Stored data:

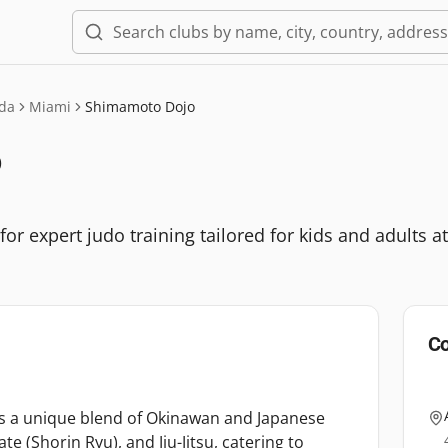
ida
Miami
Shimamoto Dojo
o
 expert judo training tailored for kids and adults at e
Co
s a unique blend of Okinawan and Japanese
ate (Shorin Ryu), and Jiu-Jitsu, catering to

...

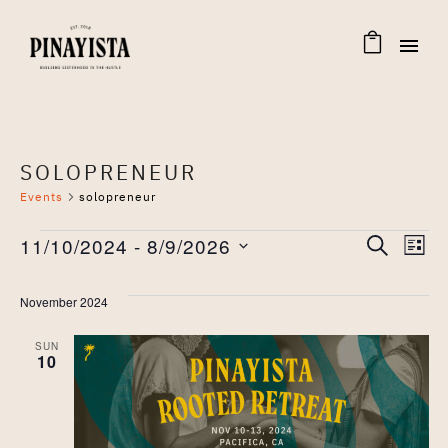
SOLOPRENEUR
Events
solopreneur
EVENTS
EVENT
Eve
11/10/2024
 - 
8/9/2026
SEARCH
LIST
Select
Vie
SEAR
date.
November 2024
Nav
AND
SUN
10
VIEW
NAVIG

- TASK STATEMENT
Look above for the line holding "Shimamoto Dojo" and the line holding "ate (Shorin Ryu), and Jiu-Jitsu, catering to". Retype both, and every line between them, word for word and nothing else.

- RESPONSE BELOW
Shimamoto Dojo
o
 expert judo training tailored for kids and adults at e
Co
s a unique blend of Okinawan and Japanese
ate (Shorin Ryu), and Jiu-Jitsu, catering to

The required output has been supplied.